> **Exercise description**
Every line of the entries with the word "framed" in it should be shown.

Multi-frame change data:
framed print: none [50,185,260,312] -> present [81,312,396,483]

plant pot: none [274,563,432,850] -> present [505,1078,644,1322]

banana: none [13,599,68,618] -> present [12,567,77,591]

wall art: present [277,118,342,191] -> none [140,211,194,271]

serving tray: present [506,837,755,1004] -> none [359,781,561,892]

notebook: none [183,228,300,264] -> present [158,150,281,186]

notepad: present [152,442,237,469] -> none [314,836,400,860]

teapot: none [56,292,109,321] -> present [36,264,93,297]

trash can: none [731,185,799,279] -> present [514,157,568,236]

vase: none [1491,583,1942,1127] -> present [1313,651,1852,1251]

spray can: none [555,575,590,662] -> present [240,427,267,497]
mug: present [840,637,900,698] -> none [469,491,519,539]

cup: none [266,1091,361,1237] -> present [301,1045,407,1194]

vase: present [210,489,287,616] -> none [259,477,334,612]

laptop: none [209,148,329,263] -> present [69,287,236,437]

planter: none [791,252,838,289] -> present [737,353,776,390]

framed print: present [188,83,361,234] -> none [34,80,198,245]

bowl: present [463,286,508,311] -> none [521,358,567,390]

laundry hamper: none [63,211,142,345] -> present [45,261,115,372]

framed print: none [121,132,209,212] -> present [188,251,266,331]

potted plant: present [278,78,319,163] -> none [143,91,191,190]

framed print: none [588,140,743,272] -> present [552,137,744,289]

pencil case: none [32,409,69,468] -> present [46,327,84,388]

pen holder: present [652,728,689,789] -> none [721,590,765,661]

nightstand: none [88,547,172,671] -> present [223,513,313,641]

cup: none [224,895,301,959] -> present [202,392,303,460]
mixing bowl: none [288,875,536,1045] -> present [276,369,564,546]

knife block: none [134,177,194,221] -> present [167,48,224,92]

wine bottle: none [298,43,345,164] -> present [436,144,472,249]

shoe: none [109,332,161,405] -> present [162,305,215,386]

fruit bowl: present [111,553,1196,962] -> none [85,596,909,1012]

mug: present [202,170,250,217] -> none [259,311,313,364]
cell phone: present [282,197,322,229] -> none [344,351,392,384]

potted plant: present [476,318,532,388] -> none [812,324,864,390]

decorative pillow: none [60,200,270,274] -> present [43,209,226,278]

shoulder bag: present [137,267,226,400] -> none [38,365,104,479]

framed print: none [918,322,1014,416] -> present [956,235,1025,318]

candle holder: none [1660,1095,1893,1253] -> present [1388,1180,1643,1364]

> **Your solution**
framed print: none [50,185,260,312] -> present [81,312,396,483]
framed print: present [188,83,361,234] -> none [34,80,198,245]
framed print: none [121,132,209,212] -> present [188,251,266,331]
framed print: none [588,140,743,272] -> present [552,137,744,289]
framed print: none [918,322,1014,416] -> present [956,235,1025,318]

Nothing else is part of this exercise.